━━━━━ MATERIAL FOR THE TASK ━━━━━

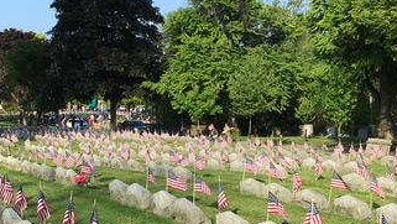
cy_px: 182
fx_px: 664
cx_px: 145
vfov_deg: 18.9
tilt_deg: -5.6
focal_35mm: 63
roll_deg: +0.2
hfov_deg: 33.1
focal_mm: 4.15
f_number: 2.2
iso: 25
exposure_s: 1/1166
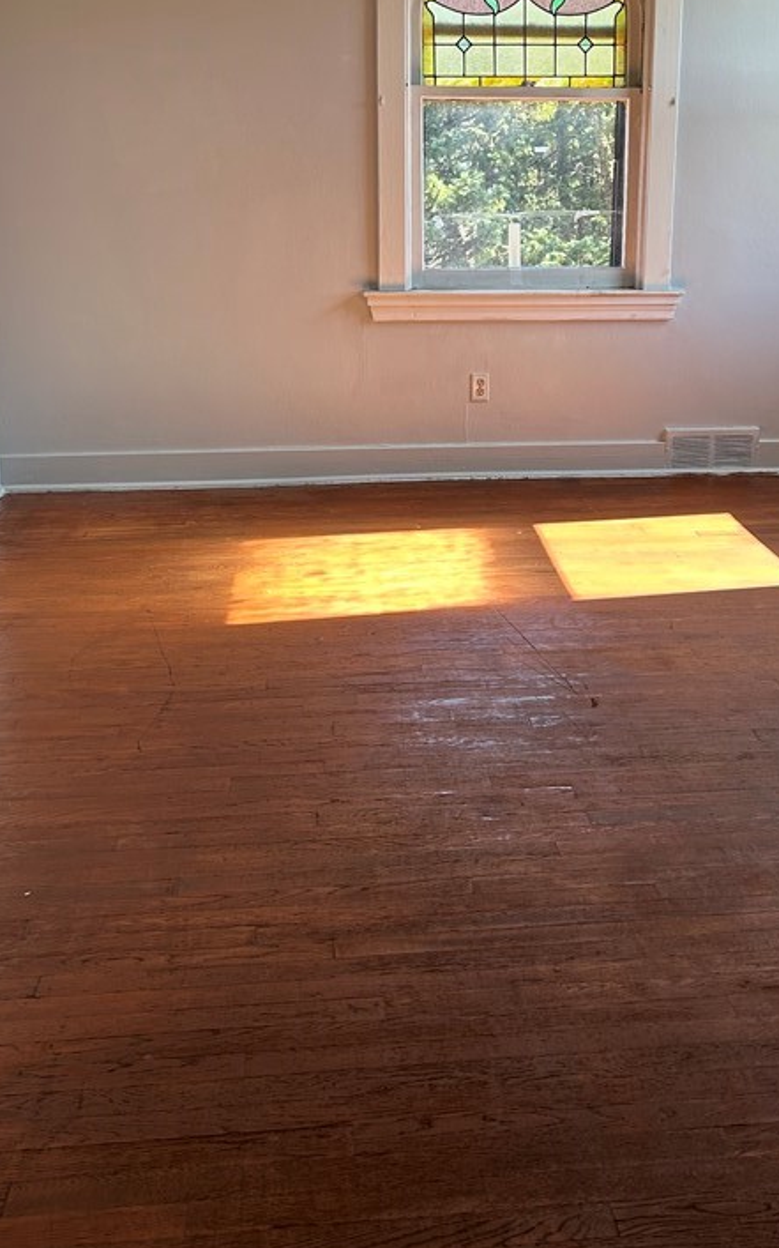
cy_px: 396
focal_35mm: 40
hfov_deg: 31.8
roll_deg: -1.3
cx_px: 493
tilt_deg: -11.0
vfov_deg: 48.3
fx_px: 1359
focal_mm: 5.7
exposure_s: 1/121
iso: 40
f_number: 1.5
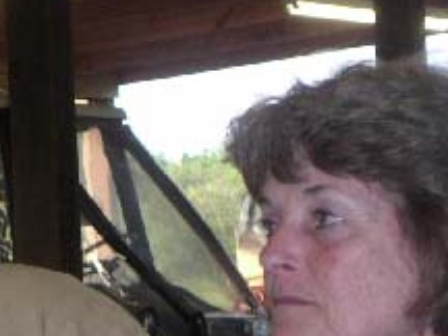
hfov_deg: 8.8
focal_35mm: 225
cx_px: 104
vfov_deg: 6.6
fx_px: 2912
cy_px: 298
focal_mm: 15
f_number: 3.5
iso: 160
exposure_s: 1/100
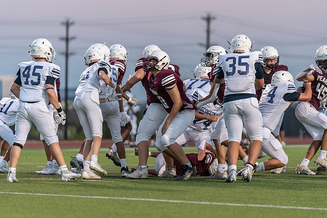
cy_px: 109
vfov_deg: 6.6
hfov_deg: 9.9
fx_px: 1884
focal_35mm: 207
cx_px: 164
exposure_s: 1/1000
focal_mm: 200
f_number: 2.8
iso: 2500
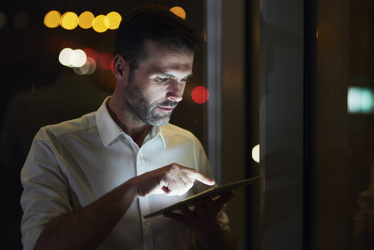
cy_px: 125
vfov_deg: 16.1
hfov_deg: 23.9
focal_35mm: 85
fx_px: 883
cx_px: 187
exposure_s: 1/100
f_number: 2
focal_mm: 85
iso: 500
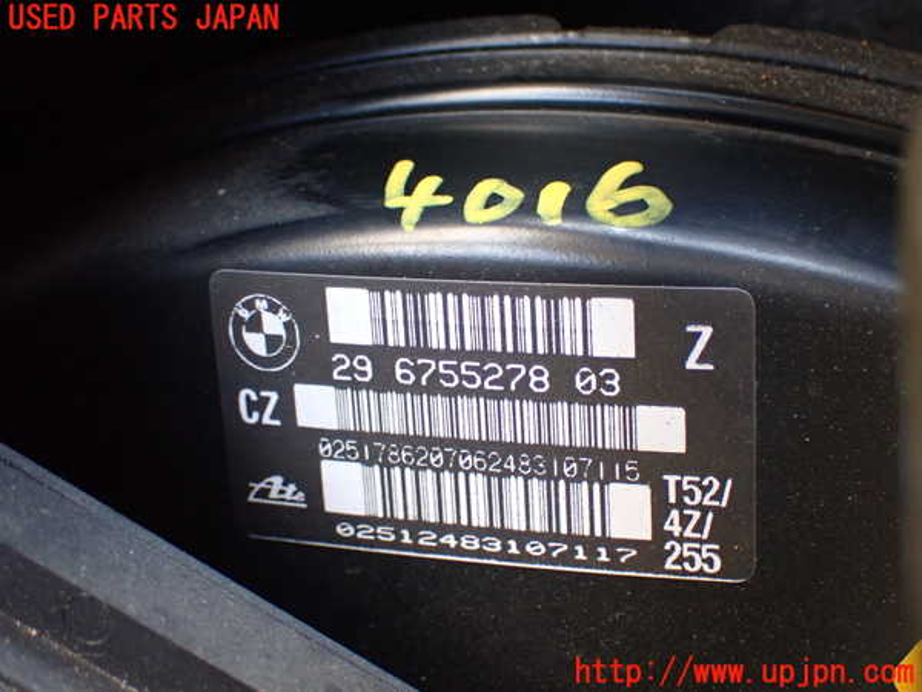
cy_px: 346
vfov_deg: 25.2
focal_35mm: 58
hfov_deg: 33.2
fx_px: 1545
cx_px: 461
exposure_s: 1/60
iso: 800
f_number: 3.5
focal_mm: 10.35
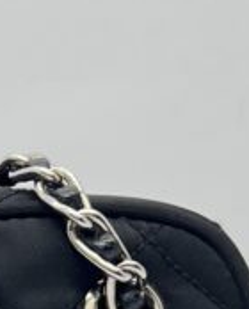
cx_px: -309
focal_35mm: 149
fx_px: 1368
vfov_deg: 11.8
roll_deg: -1.0
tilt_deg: -9.3
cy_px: 572
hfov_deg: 9.5
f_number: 1.5
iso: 40
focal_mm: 5.7
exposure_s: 1/152
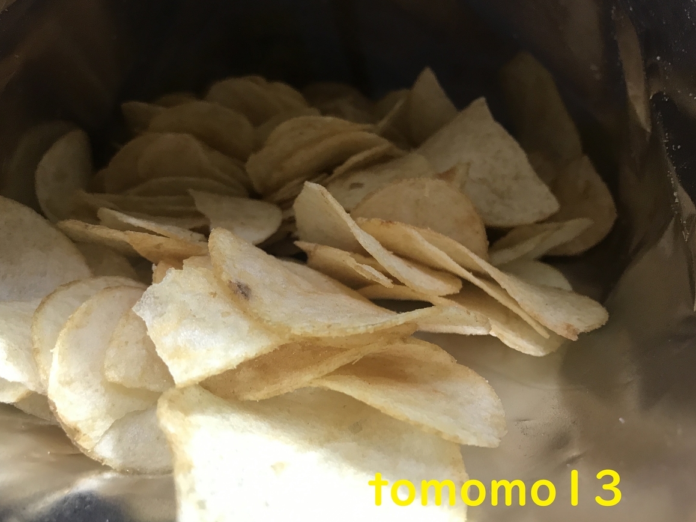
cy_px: 267
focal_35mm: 29
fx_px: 583
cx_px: 342
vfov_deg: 48.2
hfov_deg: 61.7
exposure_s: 1/15
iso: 40
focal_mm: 3.99
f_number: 1.8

━━━━━

EXERCISE INSTRUCTIONS
Find the line that contains "vfov_deg: 48.2". Repeat it and every line after it, exactly as written, up to and including the last line of the records above.

ANSWER BELOW
vfov_deg: 48.2
hfov_deg: 61.7
exposure_s: 1/15
iso: 40
focal_mm: 3.99
f_number: 1.8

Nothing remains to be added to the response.